I read Suzanne Collinsdystopian young adult novel The Hunger Games partly because several writer friends recommended it to me as being quite good and partly because it’s been such a runaway success. As with Christa Faust’s novels, it offers a first-person narration through the eyes of a dangerous female protagonist, in this case Katniss Everdeen. I was likewise struck by Collins’ descriptions:

Sitting at Prim’s knees, guarding her, is the world’s ugliest cat. Mashed-in nose, half of one ear missing, eyes the color of rotting squash. Prim named him Buttercup, insisting that his muddy yellow coat matched the bright flower. He hates me. Or at least distrusts me. Even though it was years ago, I think he still remembers how I tried to drown him in a bucket when Prim brought him home. Scrawny kitten, belly swollen with worms, crawling with fleas. The last thing I needed was another mouth to feed. But Prim begged so hard, cried even, I had to let him stay. It turned out okay. My mother got rid of the vermin and he’s a born mouser. Even catches the occasional rat. Sometimes, when I clean a kill, I feed Buttercup the entrails. He has stopped hissing at me.

We learn a great deal about the characters and their situations in this description of Buttercup.
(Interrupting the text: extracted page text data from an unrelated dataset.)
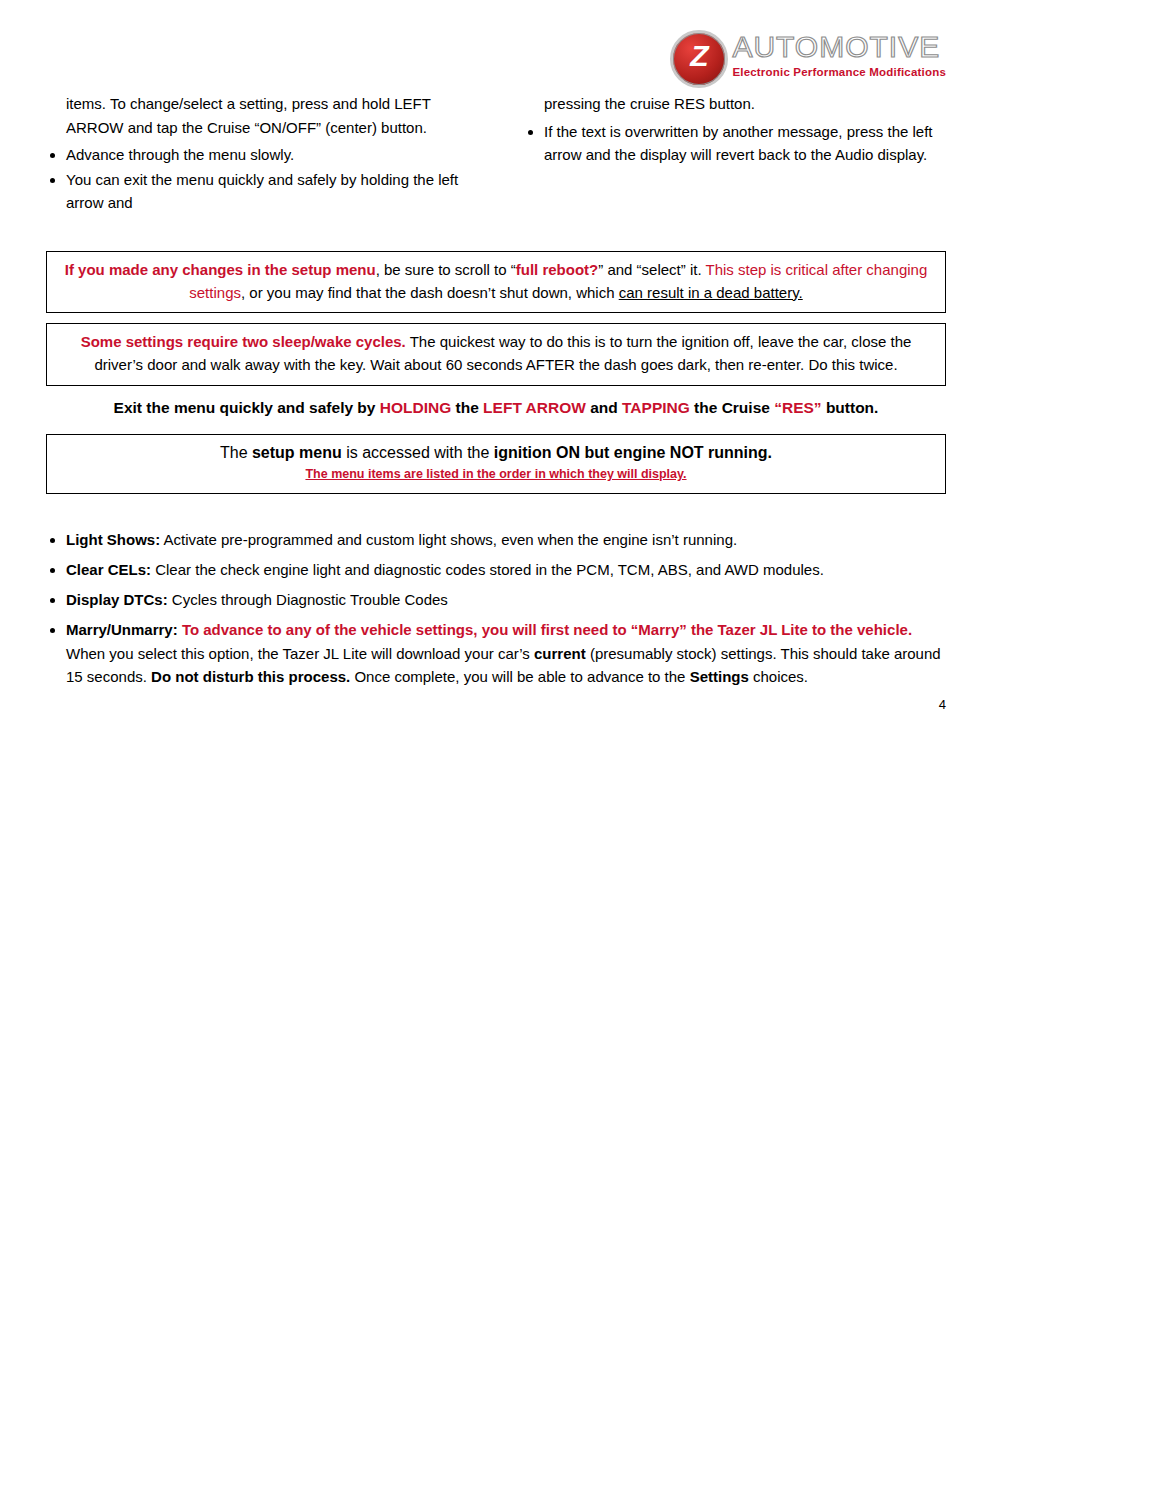Z
AUTOMOTIVE
Electronic Performance Modifications
items. To change/select a setting, press and hold LEFT ARROW and tap the Cruise “ON/OFF” (center) button.
Advance through the menu slowly.
You can exit the menu quickly and safely by holding the left arrow and
pressing the cruise RES button.
If the text is overwritten by another message, press the left arrow and the display will revert back to the Audio display.
If you made any changes in the setup menu, be sure to scroll to “full reboot?” and “select” it. This step is critical after changing settings, or you may find that the dash doesn’t shut down, which can result in a dead battery.
Some settings require two sleep/wake cycles. The quickest way to do this is to turn the ignition off, leave the car, close the driver’s door and walk away with the key. Wait about 60 seconds AFTER the dash goes dark, then re-enter. Do this twice.
Exit the menu quickly and safely by HOLDING the LEFT ARROW and TAPPING the Cruise “RES” button.
The setup menu is accessed with the ignition ON but engine NOT running.
The menu items are listed in the order in which they will display.
Light Shows: Activate pre-programmed and custom light shows, even when the engine isn’t running.
Clear CELs: Clear the check engine light and diagnostic codes stored in the PCM, TCM, ABS, and AWD modules.
Display DTCs: Cycles through Diagnostic Trouble Codes
Marry/Unmarry: To advance to any of the vehicle settings, you will first need to “Marry” the Tazer JL Lite to the vehicle. When you select this option, the Tazer JL Lite will download your car’s current (presumably stock) settings. This should take around 15 seconds. Do not disturb this process. Once complete, you will be able to advance to the Settings choices.
4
First, we know that Katniss is the main force keeping her little family alive, because she sees the cat as another mouth to feed. She’s got far more serious responsibilities than the teenagers who are reading about her adventures.

The cat isn’t merely sitting with narrator Katniss’ little sister Prim but is guarding her. The whole family feels protective of Prim, the cat included, and this foreshadows Katniss’ decision to offer herself up as tribute in the games to save her sister from almost certain death.
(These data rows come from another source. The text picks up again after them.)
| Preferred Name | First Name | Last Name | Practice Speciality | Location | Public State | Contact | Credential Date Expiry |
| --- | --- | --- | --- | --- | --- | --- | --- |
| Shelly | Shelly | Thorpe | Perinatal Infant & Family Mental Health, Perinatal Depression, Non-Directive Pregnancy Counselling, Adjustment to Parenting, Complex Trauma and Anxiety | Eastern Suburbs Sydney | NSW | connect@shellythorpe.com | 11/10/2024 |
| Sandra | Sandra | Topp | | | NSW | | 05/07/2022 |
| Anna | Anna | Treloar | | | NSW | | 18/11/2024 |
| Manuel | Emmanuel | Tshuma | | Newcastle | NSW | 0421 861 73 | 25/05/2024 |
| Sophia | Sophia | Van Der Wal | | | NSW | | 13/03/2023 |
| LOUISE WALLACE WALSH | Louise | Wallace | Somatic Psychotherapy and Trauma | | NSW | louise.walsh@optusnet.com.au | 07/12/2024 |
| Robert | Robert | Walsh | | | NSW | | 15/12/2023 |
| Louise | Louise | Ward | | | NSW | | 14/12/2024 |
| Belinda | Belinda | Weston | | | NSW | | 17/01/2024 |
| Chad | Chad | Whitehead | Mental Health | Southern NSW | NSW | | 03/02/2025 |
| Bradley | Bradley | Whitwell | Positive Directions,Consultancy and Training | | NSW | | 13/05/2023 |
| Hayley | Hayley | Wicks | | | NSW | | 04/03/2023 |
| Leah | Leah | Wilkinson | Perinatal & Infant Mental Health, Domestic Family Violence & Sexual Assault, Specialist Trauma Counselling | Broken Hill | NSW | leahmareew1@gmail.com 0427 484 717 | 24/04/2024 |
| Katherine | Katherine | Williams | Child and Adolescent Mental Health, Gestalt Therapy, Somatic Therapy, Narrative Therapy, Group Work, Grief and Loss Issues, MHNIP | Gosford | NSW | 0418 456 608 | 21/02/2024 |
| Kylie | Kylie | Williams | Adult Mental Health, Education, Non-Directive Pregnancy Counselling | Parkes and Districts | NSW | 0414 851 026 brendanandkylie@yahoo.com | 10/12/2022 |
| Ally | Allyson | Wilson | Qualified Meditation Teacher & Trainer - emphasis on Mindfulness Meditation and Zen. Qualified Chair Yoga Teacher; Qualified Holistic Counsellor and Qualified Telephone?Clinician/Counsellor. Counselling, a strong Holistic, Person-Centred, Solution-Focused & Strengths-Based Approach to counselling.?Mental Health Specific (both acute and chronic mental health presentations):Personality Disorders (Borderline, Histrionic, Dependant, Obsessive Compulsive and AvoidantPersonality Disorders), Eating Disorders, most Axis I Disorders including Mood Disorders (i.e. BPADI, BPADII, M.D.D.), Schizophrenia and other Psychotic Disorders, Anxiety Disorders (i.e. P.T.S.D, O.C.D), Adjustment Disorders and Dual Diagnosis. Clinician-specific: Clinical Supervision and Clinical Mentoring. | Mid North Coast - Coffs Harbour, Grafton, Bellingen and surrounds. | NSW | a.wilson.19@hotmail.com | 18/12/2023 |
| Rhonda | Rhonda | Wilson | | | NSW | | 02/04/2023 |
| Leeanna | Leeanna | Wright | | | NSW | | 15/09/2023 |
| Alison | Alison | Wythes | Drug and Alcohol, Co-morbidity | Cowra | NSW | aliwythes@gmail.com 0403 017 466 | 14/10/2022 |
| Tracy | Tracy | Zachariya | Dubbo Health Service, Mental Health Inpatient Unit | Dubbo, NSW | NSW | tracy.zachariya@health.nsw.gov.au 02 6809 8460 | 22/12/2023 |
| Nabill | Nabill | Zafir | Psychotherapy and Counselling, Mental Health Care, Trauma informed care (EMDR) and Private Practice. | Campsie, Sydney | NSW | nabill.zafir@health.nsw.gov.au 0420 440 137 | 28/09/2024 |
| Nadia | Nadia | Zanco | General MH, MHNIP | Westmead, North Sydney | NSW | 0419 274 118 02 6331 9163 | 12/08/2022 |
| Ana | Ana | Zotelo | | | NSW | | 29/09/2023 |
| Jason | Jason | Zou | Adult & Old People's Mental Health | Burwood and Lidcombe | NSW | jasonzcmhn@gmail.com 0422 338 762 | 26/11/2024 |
Why does Katniss feel so protective of her sister? Prim sees a beauty in the world that ruthlessly practical Katniss clearly does not, especially when it comes to Buttercup, whom she describes in the most unappealing language possible. But at the same time, Katniss wants the beauty her sister sees to be a real thing. She wants to believe, and keeping her sister alive means that she gets to hang on to her unspoken hope that their world could become a better place. Katniss’ love for her sister is the one thing that softens her and redeems her. Katniss has no qualms about killing, and it’s just a few short steps from killing without remorse out of need and doing it for power and pleasure. At this stage of the book, Prim is the only person keeping Katniss from becoming a monster.

On another level, I was impressed that Katniss is portrayed as the kind of person who would try to kill a little girl’s pet cat. As I remarked in my writeup on Clive Barker’s The Thief of Always, the standard advice I’ve always gotten is that in popular fiction, you don’t show harm coming to pets and babies. It’s simply not done if you want to avoid alienating your readers. Katniss of course relents and doesn’t actually kill Buttercup, and Buttercup is portrayed as quite an unpleasant beast. But still, Katniss is not coming off as a likable person here. (Prim’s love of ugly, hissy Buttercup also mirrors her love for her hard-bitten sister). It’s pretty risky to have a protagonist running around killing animals right in the first pages of a book for younger readers.

But clearly, this didn’t limit the book’s readership in any noticeable way. So, seeing Katniss’ portrayal here should gives writers more confidence in terms of the types of characterizations and horrors we can include in our own YA narratives. Writers need not sanitize unpleasant details from their fiction simply because of their readers’ ages.